Combined Effect of Low
Combined Effect of Low-Dose Irradiation and Acidified Sodium Chlorite Washing on Escherichia coli O157:H7 Inoculated on Mung Bean Seeds.
Foodborne Pathogens and Disease. 2010 Jul 10.
Nei D, Bari L, Inatsu Y, Kawasaki S, Todoriki S, Kawamoto S.
Food Hygiene Laboratory, National Food Research Institute , Tsukuba, Japan .
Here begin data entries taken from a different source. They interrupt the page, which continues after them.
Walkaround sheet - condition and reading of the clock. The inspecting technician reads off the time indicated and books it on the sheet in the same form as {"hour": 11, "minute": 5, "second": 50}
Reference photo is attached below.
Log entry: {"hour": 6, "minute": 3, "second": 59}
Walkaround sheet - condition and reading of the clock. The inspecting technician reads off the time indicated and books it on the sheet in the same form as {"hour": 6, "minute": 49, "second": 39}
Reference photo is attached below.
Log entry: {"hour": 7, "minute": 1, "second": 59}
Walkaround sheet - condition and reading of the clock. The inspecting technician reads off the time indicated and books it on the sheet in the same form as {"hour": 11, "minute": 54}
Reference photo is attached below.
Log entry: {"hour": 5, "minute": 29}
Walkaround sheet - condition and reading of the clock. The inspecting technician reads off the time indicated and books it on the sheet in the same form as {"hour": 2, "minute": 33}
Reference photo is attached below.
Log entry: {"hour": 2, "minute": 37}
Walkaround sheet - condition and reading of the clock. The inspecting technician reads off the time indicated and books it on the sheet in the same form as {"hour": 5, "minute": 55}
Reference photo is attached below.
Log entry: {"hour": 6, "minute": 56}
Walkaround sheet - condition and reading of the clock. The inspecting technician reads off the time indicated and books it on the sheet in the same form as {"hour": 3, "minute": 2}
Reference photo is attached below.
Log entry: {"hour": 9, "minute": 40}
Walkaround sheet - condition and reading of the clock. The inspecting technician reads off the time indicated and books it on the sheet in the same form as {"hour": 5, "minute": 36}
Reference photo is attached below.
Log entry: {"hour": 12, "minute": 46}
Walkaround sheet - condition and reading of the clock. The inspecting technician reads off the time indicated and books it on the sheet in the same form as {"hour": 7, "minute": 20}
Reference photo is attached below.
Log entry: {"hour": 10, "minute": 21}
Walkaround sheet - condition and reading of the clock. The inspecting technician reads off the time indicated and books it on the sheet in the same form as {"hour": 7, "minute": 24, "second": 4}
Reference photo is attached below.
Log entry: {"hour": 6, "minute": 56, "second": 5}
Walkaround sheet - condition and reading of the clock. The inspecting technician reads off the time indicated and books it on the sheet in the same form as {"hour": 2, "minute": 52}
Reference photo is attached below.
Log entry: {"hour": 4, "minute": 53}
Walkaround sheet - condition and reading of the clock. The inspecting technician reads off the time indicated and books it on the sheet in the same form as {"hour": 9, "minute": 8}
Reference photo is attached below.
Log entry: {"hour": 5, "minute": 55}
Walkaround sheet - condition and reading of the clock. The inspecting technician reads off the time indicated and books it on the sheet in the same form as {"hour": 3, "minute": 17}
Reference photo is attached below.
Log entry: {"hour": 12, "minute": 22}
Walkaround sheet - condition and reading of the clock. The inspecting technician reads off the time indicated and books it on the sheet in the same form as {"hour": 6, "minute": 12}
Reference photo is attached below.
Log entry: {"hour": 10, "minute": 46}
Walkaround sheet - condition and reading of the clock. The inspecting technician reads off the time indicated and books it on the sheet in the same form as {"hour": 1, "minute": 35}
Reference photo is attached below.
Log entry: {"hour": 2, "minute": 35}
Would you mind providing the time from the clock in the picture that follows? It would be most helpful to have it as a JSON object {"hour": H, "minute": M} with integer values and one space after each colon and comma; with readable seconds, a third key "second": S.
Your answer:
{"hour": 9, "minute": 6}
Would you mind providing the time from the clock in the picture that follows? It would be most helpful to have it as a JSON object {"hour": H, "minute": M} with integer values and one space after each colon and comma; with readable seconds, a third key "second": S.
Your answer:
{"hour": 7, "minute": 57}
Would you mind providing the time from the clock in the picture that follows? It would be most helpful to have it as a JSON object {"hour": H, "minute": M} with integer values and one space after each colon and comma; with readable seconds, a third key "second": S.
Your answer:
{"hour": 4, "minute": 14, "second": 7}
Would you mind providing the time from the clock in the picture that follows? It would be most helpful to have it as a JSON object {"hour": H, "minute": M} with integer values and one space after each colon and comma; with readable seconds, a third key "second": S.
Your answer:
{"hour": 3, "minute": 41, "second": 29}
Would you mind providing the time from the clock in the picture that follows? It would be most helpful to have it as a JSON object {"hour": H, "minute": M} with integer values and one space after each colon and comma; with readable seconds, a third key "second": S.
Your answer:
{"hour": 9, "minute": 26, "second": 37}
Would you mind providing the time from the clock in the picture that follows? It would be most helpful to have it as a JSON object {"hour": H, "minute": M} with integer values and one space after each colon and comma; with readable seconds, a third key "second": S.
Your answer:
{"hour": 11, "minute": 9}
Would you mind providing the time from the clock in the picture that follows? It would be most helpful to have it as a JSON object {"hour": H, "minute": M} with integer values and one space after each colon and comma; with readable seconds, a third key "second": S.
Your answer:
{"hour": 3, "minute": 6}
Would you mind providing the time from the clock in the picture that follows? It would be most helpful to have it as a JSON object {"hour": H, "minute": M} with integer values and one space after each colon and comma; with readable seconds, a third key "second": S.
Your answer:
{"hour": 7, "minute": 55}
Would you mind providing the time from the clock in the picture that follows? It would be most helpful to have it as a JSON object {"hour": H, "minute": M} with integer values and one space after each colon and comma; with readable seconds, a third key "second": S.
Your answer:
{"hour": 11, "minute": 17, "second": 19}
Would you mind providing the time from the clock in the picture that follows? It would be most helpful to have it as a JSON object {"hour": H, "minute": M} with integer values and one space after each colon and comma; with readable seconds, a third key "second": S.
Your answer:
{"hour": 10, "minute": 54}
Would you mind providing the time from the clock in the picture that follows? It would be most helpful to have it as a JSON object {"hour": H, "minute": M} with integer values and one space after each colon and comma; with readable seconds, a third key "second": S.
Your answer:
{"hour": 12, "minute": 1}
The effect of low-dose irradiation (0.75 and 1.5 kGy) in combination with acidified sodium chlorite (ASC) on the reduction of Escherichia coli O157:H7 on mung bean seeds was examined. Washing with ASC (0.2, 0.5, 0.8, and 1.2 g/L sodium chlorite and 1.0 g/L citric acid) for 2 h reduced the E. coli O157:H7 population from 5.2 to 2.3-3.3 log CFU/g, depending on the concentrations of sodium chlorite. Gamma ray irradiation at 0.75 and 1.5 kGy resulted in reductions of about 1.8 and 2.8 log CFU/g, respectively. Therefore, a single treatment with ASC washing or gamma ray irradiation at 0.75 or 1.5 kGy could not achieve the complete elimination of E. coli O157:H7 on mung bean seeds. Conversely, low-dose irradiation (0.75 and 1.5 kGy) followed by washing with ASC (0.5-1.2 g/L) reduced the population of E. coli O157:H7 to below the detection limit (<1 log CFU/g). However, E. coli O157:H7 was detected in most samples in the enrichment and germination studies. When the treatment order was reversed (ASC washing followed by low-dose irradiation), the E. coli O157:H7 population was also observed to be below the detection limit. Under this treatment, fewer samples (16.7%) were shown to be positive in the enrichment and germination studies, and complete elimination was not achieved. The germination rates of mung bean seeds were not affected by ASC washing and gamma irradiation; however, the yield and length of sprouts were decreased by gamma irradiation.